A dupla de diretores iranianos Ali Asgari e Alireza Khatami consegue reproduzir a vida em seu país em nove relatos sequenciados em uma hora e dezessete minutos. Crônicas do Irã faz jus ao seu título na forma e no conteúdo.
O filme é composto de histórias curtas, cada uma revelando um aspecto do cotidiano em Teerã. Entre elas, uma menina precisa aceitar a roupa que a mãe escolhe para ela. Uma diretora, no relato seguinte, chama a atenção de uma aluna porque ela cabula aulas para sair com um rapaz. Já a falta de uso do véu causa problemas para uma motorista de aplicativo. Em outro episódio, uma mulher sofre assédio numa entrevista de emprego. E, em outro, uma senhora não consegue que a polícia inicie uma busca por seu cachorro perdido.

O QUE FAZER = Reproduza fielmente o trecho do texto sobre o filme Crônicas do Irã que vai de "A dupla de diretores" até "e no conteúdo.".

ITENS SELECIONADOS =

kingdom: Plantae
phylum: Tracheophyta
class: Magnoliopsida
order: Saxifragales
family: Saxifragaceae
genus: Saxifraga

RESPOSTA DO EXERCÍCIO =
A dupla de diretores iranianos Ali Asgari e Alireza Khatami consegue reproduzir a vida em seu país em nove relatos sequenciados em uma hora e dezessete minutos. Crônicas do Irã faz jus ao seu título na forma e no conteúdo.